VEZF1 is a transcription factor implicated in angiogenesis [23]. Das et al. [47] reported that it is a binding partner of Ets variant 2, and their interactions regulated the expression of hematoendothelial genes during mesodermal differentiation. Shi et al. [48] reported that VEZF1 transcriptionally activated progestin and adipoQ receptor 4 to accelerate hepatocellular carcinoma progression. To date, studies on the function of VEZF1 have focused mainly on cancer cells or endothelial cells, and its role in follicular development is unclear. Additionally, the posttranslational modifications of the VEZF1 protein remain poorly understood. In this study, O-GlcNAcymic data revealed that VEZF1 could be O-GlcNAcylated and that the O-GlcNAcylation of VEZF1 inhibited its protein degradation. HIF1A knockdown upregulates VEZF1 expression by affecting VEZF1 O-GlcNAcylation. More importantly, the knockdown of VEZF1 rescued the apoptosis of granulosa cells caused by HIF1A deficiency. Our functional assays revealed a previously unrecognized link between HIF1A deficiency and exacerbated GC apoptosis via the O-GlcNAcylation-VEZF1 axis; this is the first report of VEZF1 regulation by O-GlcNAcylation, and we identified posttranslational modifications of the VEZF1 protein, which is important for VEZF1 functional studies in the future.

The anti-apoptotic function of ET-1 in porcine follicles has been reported [27]. Flores et al. [28] revealed that most atretic follicles showed no detectable ET-1 expression, whereas ET-1-positive follicles were predominantly nonatretic in porcine follicles; this may be due to the role of ET-1 in preventing progesterone production in antral follicle GCs. Interestingly, as a type of endothelin, ET-2 was also found to be regulated by HIF1A [49]. In this study, we found that ET-1 mediated the HIF1A-VEZF1 axis to protect porcine GCs from apoptosis; these observations highlight the potential role of endothelin in promoting follicular survival and maintaining ovarian function during follicular selection. However, the regulatory mechanism between VEZF1 and ET-1 still needs to be further investigated. Treatment with ET-1 suppressed the expression of FOXO1, an ovarian follicle atresia- and GC apoptosis-related transcription factor. Researchers have reported that FOXO1 induces cell cycle arrest and apoptosis in porcine GCs by mediating the JNK pathway or inducing the transcription of downstream genes [10]. Although FOXO1 induces Noxa and Fasl expression in mouse GCs [35, 36], whether it directly regulates apoptosis-related genes in porcine GCs remains unclear.

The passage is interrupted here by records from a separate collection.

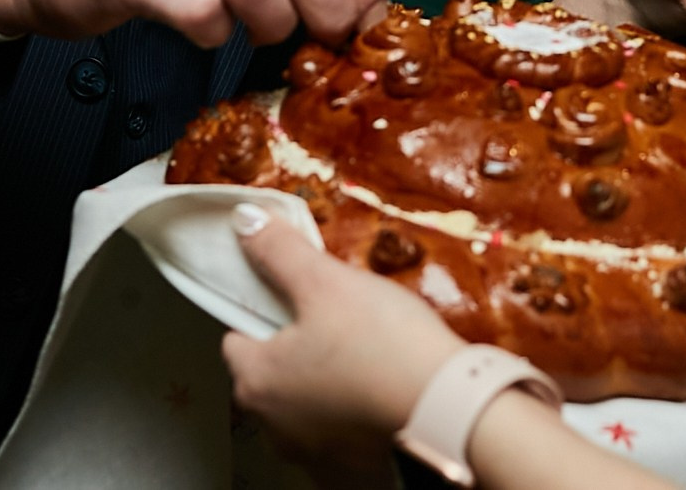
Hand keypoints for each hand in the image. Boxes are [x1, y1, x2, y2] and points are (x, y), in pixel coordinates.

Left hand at [222, 203, 466, 464]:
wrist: (448, 411)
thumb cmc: (382, 346)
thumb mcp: (326, 282)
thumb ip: (279, 252)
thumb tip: (243, 222)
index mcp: (255, 382)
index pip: (237, 338)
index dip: (266, 312)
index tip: (300, 299)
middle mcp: (273, 428)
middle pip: (272, 374)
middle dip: (298, 349)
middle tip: (339, 323)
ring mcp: (310, 456)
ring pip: (306, 406)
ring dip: (325, 385)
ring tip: (367, 357)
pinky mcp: (348, 473)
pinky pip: (339, 435)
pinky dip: (353, 415)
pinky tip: (381, 393)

In this study, we found that FOXO1 directly transactivates the BAX promoter to promote BAX expression and that the HIF1A-VEZF1-ET-1 axis regulates porcine GC apoptosis via FOXO1-mediated BAX expression.

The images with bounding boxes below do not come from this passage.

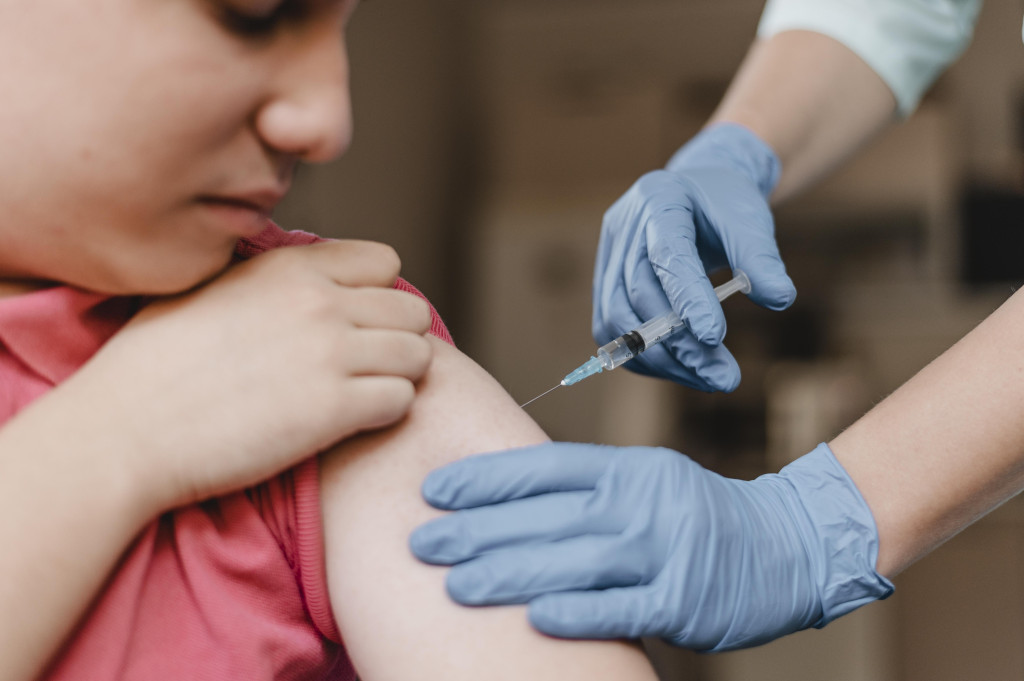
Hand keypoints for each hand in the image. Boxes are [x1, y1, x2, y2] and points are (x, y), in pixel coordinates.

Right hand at [59, 240, 432, 507]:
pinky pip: (403, 401)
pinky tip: (351, 421)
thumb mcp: (210, 287)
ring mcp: (331, 355)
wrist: (126, 430)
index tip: (353, 323)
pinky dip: (387, 413)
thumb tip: (306, 279)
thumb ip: (270, 278)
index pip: (383, 262)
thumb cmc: (154, 363)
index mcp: (291, 268)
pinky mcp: (335, 410)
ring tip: (362, 394)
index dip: (375, 295)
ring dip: (398, 377)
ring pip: (419, 355)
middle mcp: (320, 303)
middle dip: (396, 338)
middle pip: (411, 310)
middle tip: (366, 366)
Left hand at [410, 442, 891, 650]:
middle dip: (478, 530)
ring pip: (574, 559)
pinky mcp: (682, 600)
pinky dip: (576, 611)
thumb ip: (585, 489)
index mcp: (626, 470)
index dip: (486, 479)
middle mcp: (640, 503)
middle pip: (546, 515)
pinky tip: (532, 615)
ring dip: (509, 572)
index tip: (434, 492)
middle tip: (422, 543)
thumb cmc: (697, 513)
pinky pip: (621, 606)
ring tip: (455, 584)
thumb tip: (505, 501)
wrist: (786, 544)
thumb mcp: (644, 481)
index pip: (544, 468)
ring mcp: (663, 551)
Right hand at [594, 123, 795, 390]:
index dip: (686, 299)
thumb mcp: (750, 220)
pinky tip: (686, 369)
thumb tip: (780, 299)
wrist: (696, 194)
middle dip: (679, 344)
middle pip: (639, 295)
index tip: (714, 339)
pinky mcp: (605, 284)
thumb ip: (761, 258)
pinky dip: (647, 358)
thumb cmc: (724, 205)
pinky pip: (614, 331)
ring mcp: (608, 257)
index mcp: (659, 199)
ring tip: (709, 379)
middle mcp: (624, 228)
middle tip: (723, 378)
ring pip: (617, 320)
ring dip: (661, 359)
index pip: (667, 255)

Taken together, these findings confirm the critical role of HIF1A in follicular selection and provide a mechanistic basis for hypoxia-regulated follicular selection by connecting HIF1A and O-GlcNAcylation, which will advance our understanding of ovarian physiology and may inspire innovative strategies to improve female reproductive health and livestock breeding.